§ Task to carry out
Spot each line in the data below containing "Rachats" and copy it.

Transcribed page contents

★ ★ ★ ★

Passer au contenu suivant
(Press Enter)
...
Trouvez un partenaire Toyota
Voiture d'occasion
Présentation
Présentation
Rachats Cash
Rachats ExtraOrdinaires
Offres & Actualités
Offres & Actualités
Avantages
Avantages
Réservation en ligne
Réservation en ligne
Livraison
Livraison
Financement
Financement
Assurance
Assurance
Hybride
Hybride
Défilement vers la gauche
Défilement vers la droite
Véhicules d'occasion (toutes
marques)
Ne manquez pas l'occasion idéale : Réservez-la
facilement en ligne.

★ ★ ★ ★

§ Output
Rachats Cash
Rachats ExtraOrdinaires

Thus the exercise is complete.